La profezia dell'Armadillo
Zero, ventisettenne con la passione per i disegni, vive nel quartiere romano di Rebibbia e si divide fra lavori precari, ripetizioni a un annoiato ragazzino benestante e serate al centro sociale o davanti ai videogames con l'amico di sempre Secco. Ad accompagnare questa quotidianità una serie di riflessioni semiserie sulla vita, l'etica, la società, una sorta di esilarante flusso di coscienza con la forma (e la voce) di un ingombrante armadillo. La notizia dell'improvvisa morte per anoressia di Camille, una vecchia compagna di scuola, scuoterà questo torpore e porterà Zero, forse, a una nuova maturità.
Diciamolo subito, a scanso di equivoci: portare sul grande schermo i fumetti di Zerocalcare serbandone intatto lo spirito non era affatto impresa facile.
Troppo complessa e allo stesso tempo fin troppo 'banale' la quotidianità raccontata in prima persona dal 30enne fumettista romano (al secolo Michele Rech) in forma di strisce, prima pubblicate sul proprio blog e poi approdate in libreria. Una quotidianità fatta di primi lavoretti, nevrosi, centri sociali, serie tv, plumcake, amori mai consumati, amici sciroccati, militanza pseudo-anarchica e legame viscerale con la periferia ("siamo andati in centro due giorni di seguito, è grave", esclama uno dei protagonisti, desideroso di tornarsene a Rebibbia).
La comicità delle avventure quotidiane, dunque, e la possibilità di identificarsi nelle nevrosi del nostro eroe: sono sempre stati questi gli ingredienti del successo di Zerocalcare; purtroppo sono proprio gli elementi che mancano ne 'La profezia dell'armadillo' di Emanuele Scaringi, trasposizione cinematografica dell'omonima graphic novel del 2012.
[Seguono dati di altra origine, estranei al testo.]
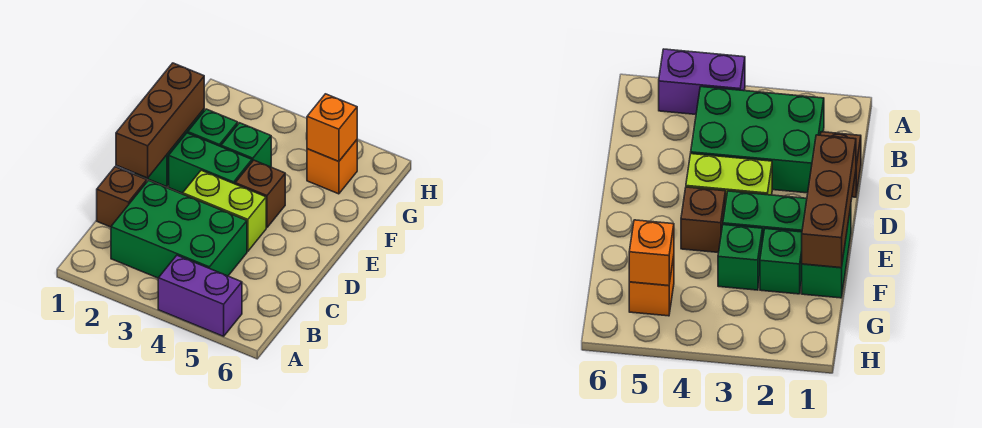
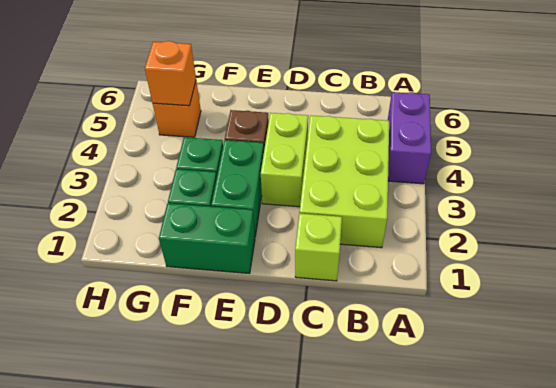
green brick B2:C4 level 1 -> lime brick B2:C4 level 1
brown brick C1 level 1 -> lime brick C1 level 1
brown brick D1:F1 level 2 -> none

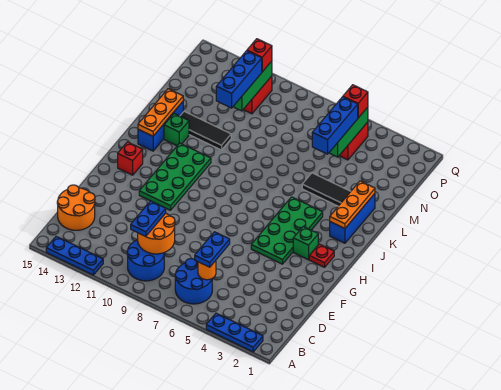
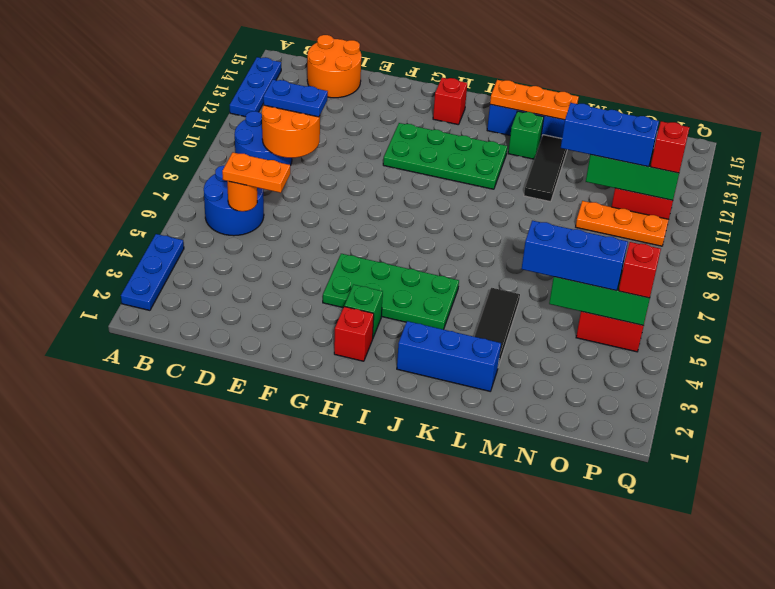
blue plate C6:D6 level 3 -> orange plate C6:D6 level 3
red plate H2 level 1 -> red brick H2 level 1
orange plate J2:L2 level 2 -> orange plate N10:P10 level 1

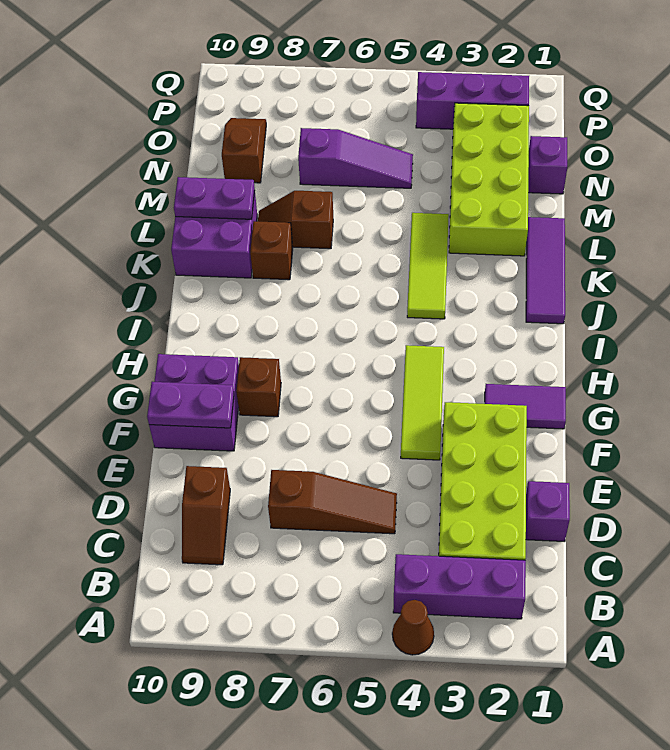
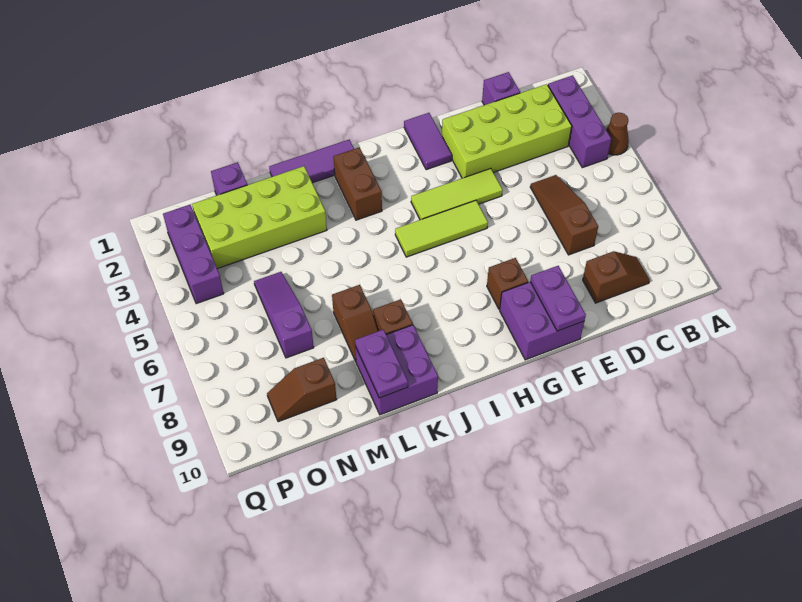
none -> brown brick J2:J3 level 1
lime tile J4:L4 level 1 -> lime tile G5:I5 level 1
La mancanza di una sceneggiatura solida si avverte già dalle prime inquadrature: se nel fumetto l'alternarsi delle scene di vita quotidiana con la vicenda 'principale' - la morte di Camille e la ricerca degli amici che la conoscevano per dar loro la notizia - a suo modo funziona, nel film questo delicato equilibrio si perde e la sensazione è quella di assistere a una serie di sequenze slegate tra loro e prive di un vero collante. A peggiorare il quadro si aggiungono alcune scelte registiche e narrative incomprensibili: inserti di animazione che scimmiottano lo stile di Zero ma che non sono disegnati da lui, personaggi inventati, la scarsa cura per i dettagli e una morale finale posticcia.
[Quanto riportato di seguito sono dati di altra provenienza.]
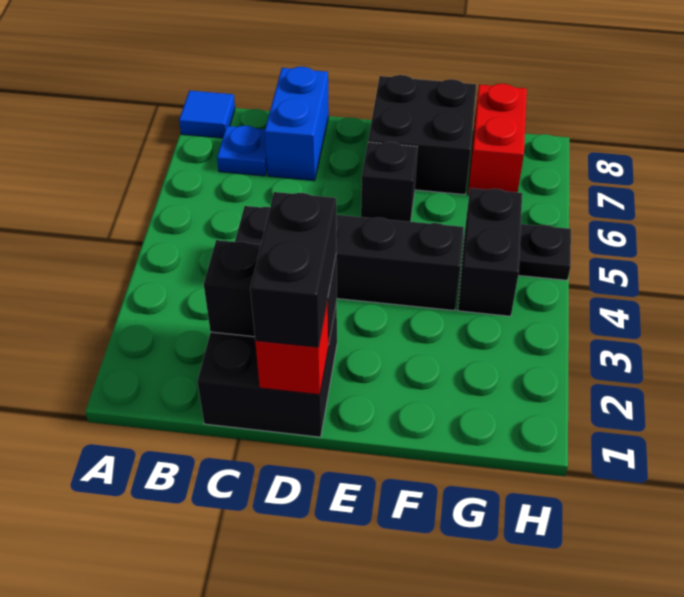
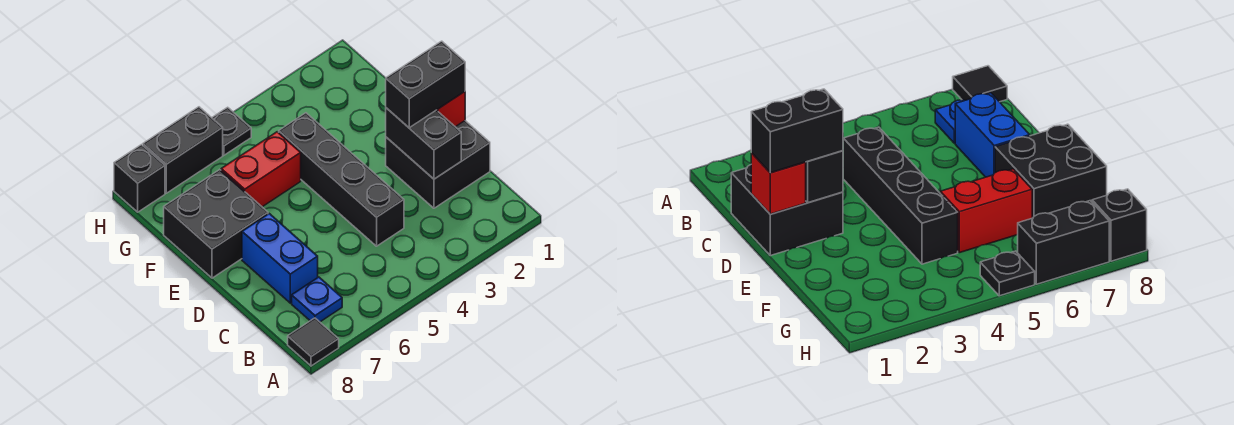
blue tile A8 level 1 -> black tile A8 level 1
blue brick C7:C8 level 1 -> blue brick C7:D7 level 1
black brick E6 level 1 -> black brick H8 level 1
black brick G4:G5 level 1 -> black brick H6:H7 level 1
red brick G7:G8 level 1 -> red brick F5:F6 level 1

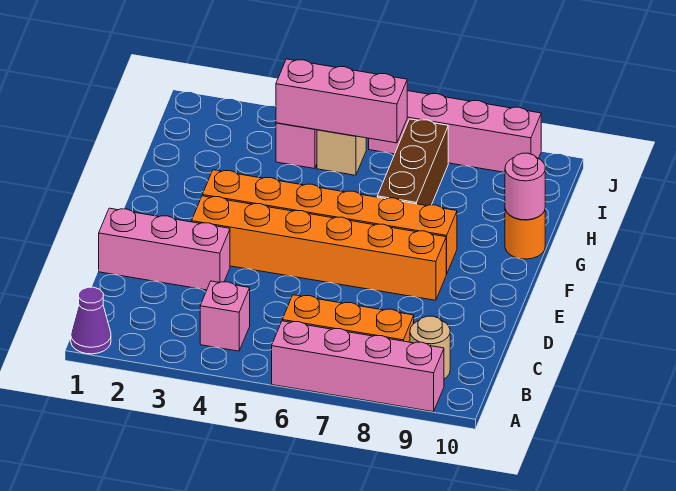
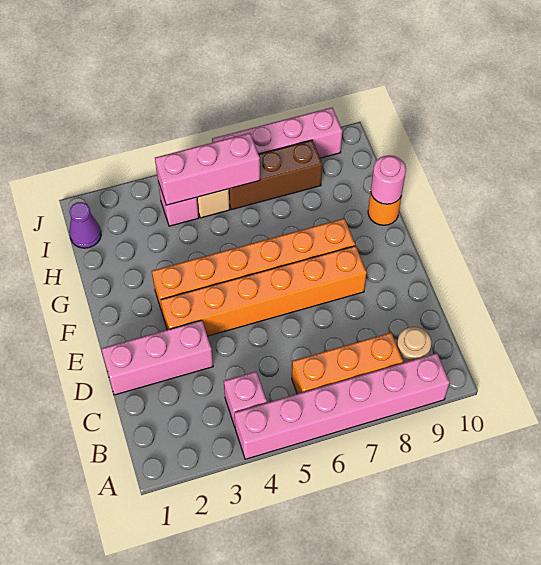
purple cone A1 level 1 -> purple cone I1 level 1
pink brick A6:A9 level 1 -> pink brick A4:A9 level 1
brown brick G7:I7 level 1 -> brown brick I6:I8 level 1

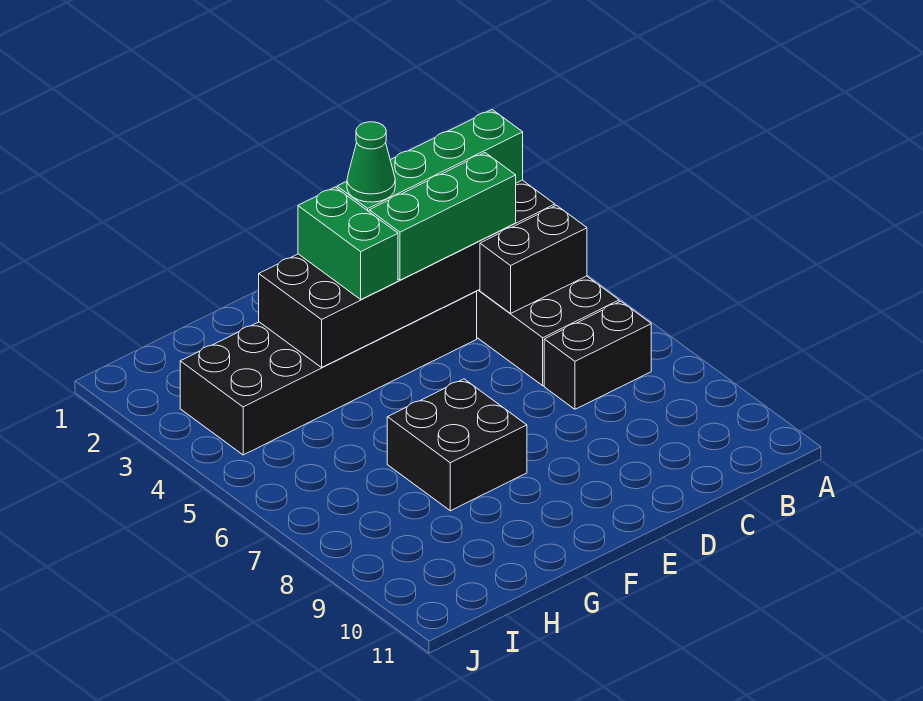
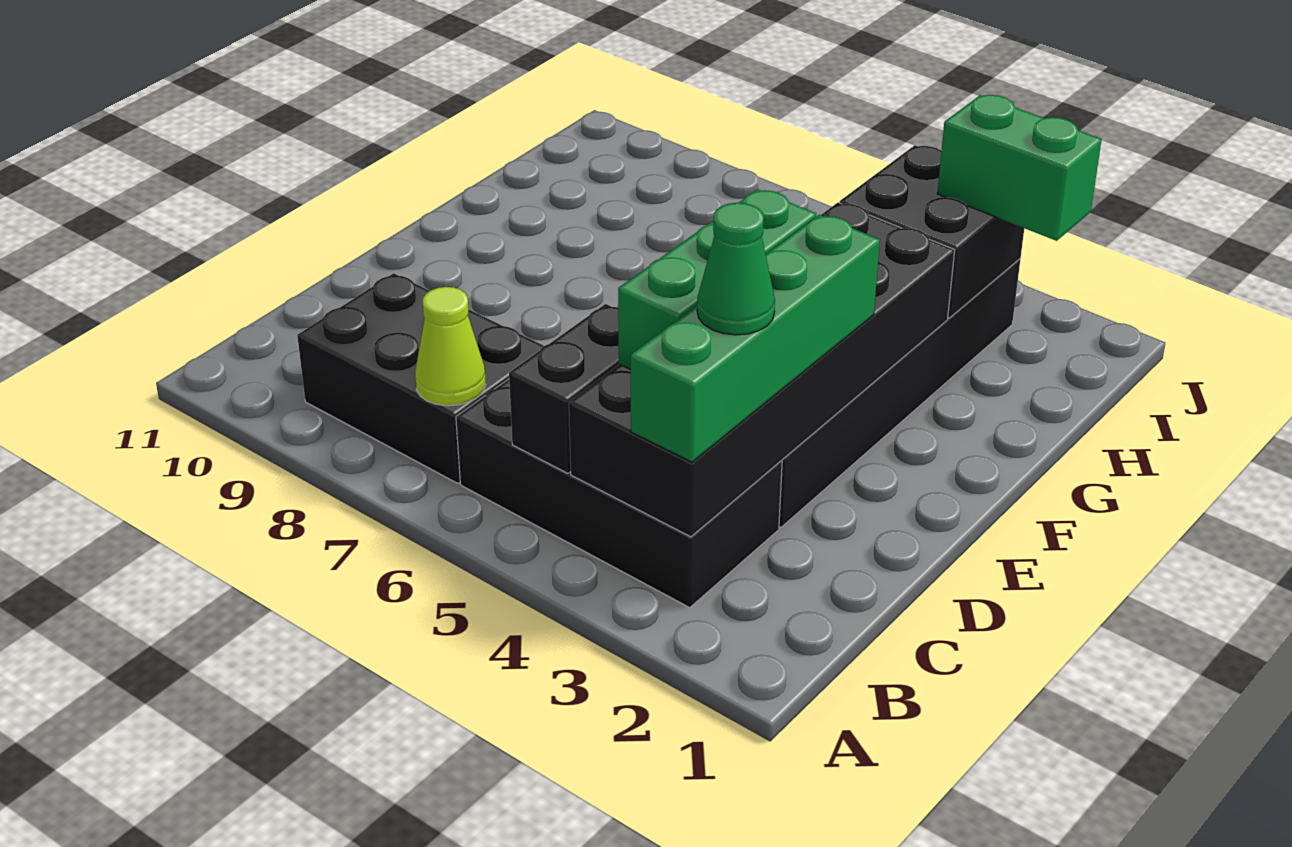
black brick B7:C7 level 1 -> black brick B7:C9 level 1
none -> lime cone B7 level 2
green cone E3 level 4 -> green cone C3 level 4
green brick F3:F4 level 3 -> green brick I2:I3 level 3
black brick F7:G8 level 1 -> black brick H3:I4 level 2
Qua e là si intravedono spunti potenzialmente divertenti (l'apericena in centro, i colloqui casalinghi con l'armadillo, la discussione sull'alta velocità, non a caso orchestrata da Pietro Castellitto, unico nel cast a salvarsi) ma sono veramente poca cosa rispetto al quadro generale. Non è un caso che Zerocalcare si sia lentamente defilato dalla produzione di questo film, che è quanto di più lontano dal suo stile e salla sua 'poetica'.